Instruction A
Reproduce the net neutrality passage below word for word, in full.

Segment Start: Excerpt to read

Tens of thousands did, crashing the agency’s website and flooding it with comments the next few days, with millions more to come – the vast majority calling for net neutrality. And Chairman Wheeler, appointed by President Obama to lead the commission in 2013, was a good sport about it, telling reporters, “I would like to state for the record that I am not a dingo.”
From HBO’s Last Week Tonight with John Oliver, here’s the segment, posted 1 June 2014 and attaining 8,063,173 views by the time we reviewed today:
Last Week Tonight with John Oliver: Net Neutrality
Cable companies are trying to create an unequal playing field for internet speeds, but they’re doing it so boringly that most news outlets aren’t covering it.
John Oliver explains the controversy and lets viewers know how they can voice their displeasure to the FCC.
Four months after the segment aired, David Bauder of the Associated Press wrote:
Oliver has journalists who worked at the New York Times Magazine and ProPublica on his writing staff.
Robert Thompson, director of Syracuse University’s Bleier Center for Television and Popular Culture, calls Oliver’s work “investigative comedy.” Thompson has played the net neutrality segment for his students.
Research indicates that young people are much more likely than their elders to take a deeper dive into news stories that interest them, searching for more information online, said Tom Rosenstiel, executive director of the American Press Institute. What Oliver is doing responds to that desire, he said.
“There is a natural link between committing journalism and committing comedy,” Rosenstiel said. “They’re both in the uncovering and unmasking business, but with different approaches.”
So congratulations to John Oliver for stepping on some powerful toes and accomplishing — aided by a wide range of activist organizations and individuals — a defeat, at least for now, on yet another attempted by media monopolies to pick our pockets.

Segment End: Excerpt to read

Instruction B
From the records that follow, list every line containing the string "cudzoziemców".

Segment Start: Record excerpts

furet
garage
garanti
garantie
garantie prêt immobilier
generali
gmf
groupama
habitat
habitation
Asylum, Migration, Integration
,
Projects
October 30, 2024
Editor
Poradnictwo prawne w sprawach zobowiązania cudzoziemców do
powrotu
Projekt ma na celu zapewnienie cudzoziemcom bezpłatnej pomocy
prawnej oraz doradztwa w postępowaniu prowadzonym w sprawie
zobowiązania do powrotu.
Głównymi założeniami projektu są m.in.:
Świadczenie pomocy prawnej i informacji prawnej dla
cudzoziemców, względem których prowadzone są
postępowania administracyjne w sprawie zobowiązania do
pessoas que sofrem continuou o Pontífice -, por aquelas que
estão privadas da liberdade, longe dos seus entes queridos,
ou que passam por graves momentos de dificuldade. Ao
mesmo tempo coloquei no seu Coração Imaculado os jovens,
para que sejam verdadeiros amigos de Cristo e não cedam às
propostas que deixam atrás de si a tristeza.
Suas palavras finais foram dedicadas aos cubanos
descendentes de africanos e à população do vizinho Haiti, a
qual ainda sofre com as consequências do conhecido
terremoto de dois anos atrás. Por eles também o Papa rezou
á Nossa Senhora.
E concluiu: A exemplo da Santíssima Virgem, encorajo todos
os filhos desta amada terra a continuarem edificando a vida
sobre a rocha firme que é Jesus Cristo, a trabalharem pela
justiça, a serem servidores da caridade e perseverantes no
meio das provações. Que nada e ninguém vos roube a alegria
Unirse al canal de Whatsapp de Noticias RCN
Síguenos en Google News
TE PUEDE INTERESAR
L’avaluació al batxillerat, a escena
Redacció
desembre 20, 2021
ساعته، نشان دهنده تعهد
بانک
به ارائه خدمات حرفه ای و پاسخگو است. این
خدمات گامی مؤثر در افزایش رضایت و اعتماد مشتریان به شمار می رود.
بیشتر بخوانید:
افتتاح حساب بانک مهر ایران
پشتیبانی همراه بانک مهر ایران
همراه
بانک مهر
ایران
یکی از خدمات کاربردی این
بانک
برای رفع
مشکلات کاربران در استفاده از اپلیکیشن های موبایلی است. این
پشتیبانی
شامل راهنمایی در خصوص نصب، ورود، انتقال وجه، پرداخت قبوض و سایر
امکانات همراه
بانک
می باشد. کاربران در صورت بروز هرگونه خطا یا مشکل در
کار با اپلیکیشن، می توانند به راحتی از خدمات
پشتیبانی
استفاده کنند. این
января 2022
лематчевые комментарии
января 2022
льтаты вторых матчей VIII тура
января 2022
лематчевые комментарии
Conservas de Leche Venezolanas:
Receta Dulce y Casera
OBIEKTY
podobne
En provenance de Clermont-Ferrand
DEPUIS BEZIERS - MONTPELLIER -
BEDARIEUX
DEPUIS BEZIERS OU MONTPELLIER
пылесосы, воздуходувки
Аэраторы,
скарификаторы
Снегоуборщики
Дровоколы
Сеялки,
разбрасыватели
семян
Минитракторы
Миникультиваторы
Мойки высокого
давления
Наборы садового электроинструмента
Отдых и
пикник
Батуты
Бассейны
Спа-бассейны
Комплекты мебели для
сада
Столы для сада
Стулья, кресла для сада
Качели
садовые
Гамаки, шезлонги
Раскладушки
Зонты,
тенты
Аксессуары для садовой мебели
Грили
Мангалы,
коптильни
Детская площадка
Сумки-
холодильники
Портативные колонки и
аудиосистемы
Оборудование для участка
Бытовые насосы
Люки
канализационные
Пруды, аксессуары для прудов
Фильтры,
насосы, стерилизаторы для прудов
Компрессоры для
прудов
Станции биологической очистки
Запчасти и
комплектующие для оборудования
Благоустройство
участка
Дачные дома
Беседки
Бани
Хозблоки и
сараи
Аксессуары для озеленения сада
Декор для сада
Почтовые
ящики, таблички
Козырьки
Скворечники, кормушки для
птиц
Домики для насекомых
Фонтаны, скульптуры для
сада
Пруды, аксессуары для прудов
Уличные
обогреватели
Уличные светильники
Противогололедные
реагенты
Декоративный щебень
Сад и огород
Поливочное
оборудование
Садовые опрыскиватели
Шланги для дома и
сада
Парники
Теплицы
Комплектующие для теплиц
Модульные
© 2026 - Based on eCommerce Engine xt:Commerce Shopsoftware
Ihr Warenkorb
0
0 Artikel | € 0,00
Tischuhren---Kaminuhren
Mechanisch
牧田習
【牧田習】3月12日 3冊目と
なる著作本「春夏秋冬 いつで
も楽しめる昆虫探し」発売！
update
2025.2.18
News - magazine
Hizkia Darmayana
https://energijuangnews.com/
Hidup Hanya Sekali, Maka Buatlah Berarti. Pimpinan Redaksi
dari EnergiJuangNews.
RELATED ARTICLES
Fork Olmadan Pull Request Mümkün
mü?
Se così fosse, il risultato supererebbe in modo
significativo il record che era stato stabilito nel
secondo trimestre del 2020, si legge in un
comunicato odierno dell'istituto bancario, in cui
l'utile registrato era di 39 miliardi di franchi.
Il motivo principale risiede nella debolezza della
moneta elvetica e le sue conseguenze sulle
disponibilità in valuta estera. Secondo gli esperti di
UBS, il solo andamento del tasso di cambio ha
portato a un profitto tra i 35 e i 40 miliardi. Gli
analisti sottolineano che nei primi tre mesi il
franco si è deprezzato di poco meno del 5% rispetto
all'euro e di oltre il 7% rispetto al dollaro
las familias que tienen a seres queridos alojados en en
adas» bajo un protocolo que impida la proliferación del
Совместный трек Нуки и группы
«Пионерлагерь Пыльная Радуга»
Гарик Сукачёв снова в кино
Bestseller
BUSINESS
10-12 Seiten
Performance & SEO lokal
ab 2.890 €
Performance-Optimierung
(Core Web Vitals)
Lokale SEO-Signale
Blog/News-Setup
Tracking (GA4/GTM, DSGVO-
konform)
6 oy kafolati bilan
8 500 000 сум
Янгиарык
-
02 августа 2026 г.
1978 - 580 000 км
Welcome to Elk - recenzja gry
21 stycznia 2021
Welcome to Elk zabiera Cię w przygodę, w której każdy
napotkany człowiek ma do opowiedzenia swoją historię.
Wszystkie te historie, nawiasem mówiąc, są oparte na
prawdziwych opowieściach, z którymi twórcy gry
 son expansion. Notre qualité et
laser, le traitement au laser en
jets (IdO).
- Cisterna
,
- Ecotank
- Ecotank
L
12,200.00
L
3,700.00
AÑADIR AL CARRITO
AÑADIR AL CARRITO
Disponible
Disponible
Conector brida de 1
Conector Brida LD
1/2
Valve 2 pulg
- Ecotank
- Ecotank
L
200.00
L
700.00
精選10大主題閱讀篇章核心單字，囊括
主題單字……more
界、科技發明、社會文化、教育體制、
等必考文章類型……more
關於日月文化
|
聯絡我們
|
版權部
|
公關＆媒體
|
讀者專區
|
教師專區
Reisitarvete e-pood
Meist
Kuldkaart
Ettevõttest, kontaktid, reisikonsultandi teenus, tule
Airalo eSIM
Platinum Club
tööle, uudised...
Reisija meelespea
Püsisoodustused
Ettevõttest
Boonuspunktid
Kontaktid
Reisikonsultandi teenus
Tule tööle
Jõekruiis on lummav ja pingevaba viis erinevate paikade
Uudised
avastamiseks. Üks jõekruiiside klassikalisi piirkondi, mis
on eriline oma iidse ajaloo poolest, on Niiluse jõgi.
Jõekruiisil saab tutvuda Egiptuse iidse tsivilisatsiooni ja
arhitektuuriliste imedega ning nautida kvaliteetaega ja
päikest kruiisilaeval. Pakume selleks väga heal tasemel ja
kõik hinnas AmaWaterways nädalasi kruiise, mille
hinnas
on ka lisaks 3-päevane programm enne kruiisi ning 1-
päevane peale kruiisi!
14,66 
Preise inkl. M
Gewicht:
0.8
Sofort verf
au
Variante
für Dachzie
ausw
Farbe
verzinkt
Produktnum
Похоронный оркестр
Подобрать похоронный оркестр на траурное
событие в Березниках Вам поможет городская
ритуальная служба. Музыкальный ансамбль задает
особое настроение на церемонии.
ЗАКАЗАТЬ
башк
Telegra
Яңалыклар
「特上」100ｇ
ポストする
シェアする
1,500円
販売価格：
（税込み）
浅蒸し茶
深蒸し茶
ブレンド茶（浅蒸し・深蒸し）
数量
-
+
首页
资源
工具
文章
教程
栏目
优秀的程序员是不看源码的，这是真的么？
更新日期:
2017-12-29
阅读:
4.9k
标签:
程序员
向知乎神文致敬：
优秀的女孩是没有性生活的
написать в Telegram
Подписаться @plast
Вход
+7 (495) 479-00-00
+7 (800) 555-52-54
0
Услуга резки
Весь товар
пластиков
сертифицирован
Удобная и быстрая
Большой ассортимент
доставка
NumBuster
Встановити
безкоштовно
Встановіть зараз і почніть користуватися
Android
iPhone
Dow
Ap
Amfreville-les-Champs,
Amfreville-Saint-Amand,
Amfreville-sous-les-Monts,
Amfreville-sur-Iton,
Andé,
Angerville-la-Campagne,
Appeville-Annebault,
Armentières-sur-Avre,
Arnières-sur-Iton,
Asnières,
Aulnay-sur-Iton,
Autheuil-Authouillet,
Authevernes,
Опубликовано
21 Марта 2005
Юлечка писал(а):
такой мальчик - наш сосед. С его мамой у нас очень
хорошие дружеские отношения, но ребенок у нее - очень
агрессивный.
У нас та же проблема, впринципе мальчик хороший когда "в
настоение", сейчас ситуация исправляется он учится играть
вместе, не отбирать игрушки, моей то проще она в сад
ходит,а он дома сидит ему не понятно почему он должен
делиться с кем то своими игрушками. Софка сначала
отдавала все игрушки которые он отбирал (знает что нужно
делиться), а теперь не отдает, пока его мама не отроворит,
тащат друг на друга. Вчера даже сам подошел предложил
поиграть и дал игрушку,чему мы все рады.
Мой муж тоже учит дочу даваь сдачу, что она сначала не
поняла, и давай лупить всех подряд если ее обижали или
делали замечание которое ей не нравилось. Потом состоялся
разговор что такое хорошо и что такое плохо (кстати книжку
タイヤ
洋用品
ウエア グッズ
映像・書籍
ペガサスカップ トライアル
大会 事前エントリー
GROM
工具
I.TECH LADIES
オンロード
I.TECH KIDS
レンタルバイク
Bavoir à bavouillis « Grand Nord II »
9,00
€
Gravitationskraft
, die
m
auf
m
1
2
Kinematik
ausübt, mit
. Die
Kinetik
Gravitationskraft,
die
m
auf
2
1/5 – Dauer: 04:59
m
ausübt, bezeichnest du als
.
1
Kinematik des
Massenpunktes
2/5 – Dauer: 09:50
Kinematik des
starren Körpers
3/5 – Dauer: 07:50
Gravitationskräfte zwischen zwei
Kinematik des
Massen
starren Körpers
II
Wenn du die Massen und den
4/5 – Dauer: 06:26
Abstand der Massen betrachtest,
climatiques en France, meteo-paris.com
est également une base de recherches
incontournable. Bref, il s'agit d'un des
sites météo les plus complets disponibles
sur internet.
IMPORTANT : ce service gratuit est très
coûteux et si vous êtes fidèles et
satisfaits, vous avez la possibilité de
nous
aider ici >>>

Segment End: Record excerpts

Task output A
Tens of thousands did, crashing the agency’s website and flooding it with comments the next few days, with millions more to come – the vast majority calling for net neutrality. And Chairman Wheeler, appointed by President Obama to lead the commission in 2013, was a good sport about it, telling reporters, “I would like to state for the record that I am not a dingo.”
From HBO’s Last Week Tonight with John Oliver, here’s the segment, posted 1 June 2014 and attaining 8,063,173 views by the time we reviewed today:
Last Week Tonight with John Oliver: Net Neutrality
Cable companies are trying to create an unequal playing field for internet speeds, but they’re doing it so boringly that most news outlets aren’t covering it.
John Oliver explains the controversy and lets viewers know how they can voice their displeasure to the FCC.
Four months after the segment aired, David Bauder of the Associated Press wrote:
Oliver has journalists who worked at the New York Times Magazine and ProPublica on his writing staff.
Robert Thompson, director of Syracuse University’s Bleier Center for Television and Popular Culture, calls Oliver’s work “investigative comedy.” Thompson has played the net neutrality segment for his students.
Research indicates that young people are much more likely than their elders to take a deeper dive into news stories that interest them, searching for more information online, said Tom Rosenstiel, executive director of the American Press Institute. What Oliver is doing responds to that desire, he said.
“There is a natural link between committing journalism and committing comedy,” Rosenstiel said. “They’re both in the uncovering and unmasking business, but with different approaches.”
So congratulations to John Oliver for stepping on some powerful toes and accomplishing — aided by a wide range of activist organizations and individuals — a defeat, at least for now, on yet another attempted by media monopolies to pick our pockets.

Task output B
Poradnictwo prawne w sprawach zobowiązania cudzoziemców do
cudzoziemców, względem których prowadzone są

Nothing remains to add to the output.